Apart from the pictures, every record here must be copied word for word.

> [Exercise data]
__________

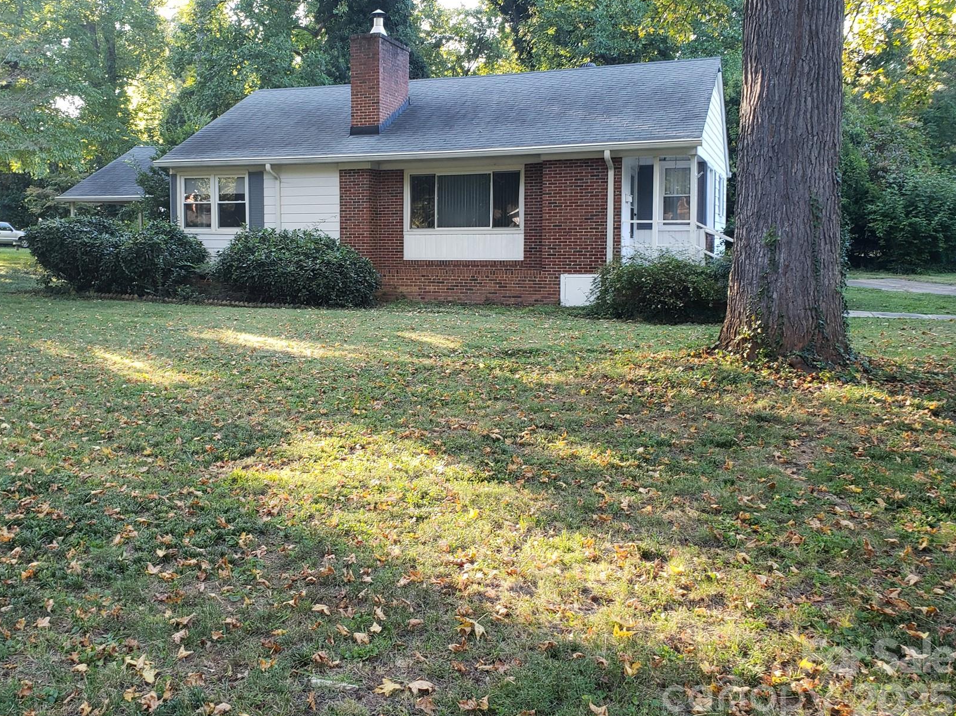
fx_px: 911
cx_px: 391
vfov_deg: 42.8
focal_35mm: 33
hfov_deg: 55.0
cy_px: 295
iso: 100
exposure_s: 1/50
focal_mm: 4.3
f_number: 2.4
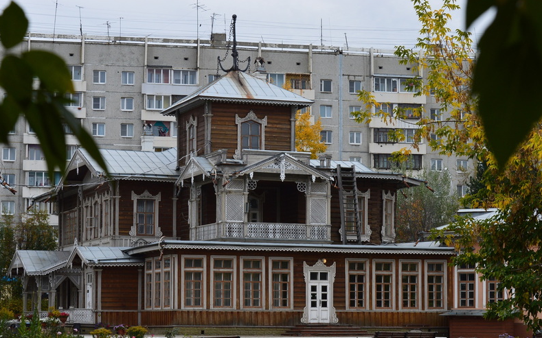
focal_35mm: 92
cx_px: 271
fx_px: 1359
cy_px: 178
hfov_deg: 22.6
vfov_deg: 14.2
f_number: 10
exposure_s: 1/200
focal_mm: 60
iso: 400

__________

> [Task result]
fx_px: 911
cx_px: 391
vfov_deg: 42.8
focal_35mm: 33
hfov_deg: 55.0
cy_px: 295
iso: 100
exposure_s: 1/50
focal_mm: 4.3
f_number: 2.4
focal_35mm: 92
cx_px: 271
fx_px: 1359
cy_px: 178
hfov_deg: 22.6
vfov_deg: 14.2
f_number: 10
exposure_s: 1/200
focal_mm: 60
iso: 400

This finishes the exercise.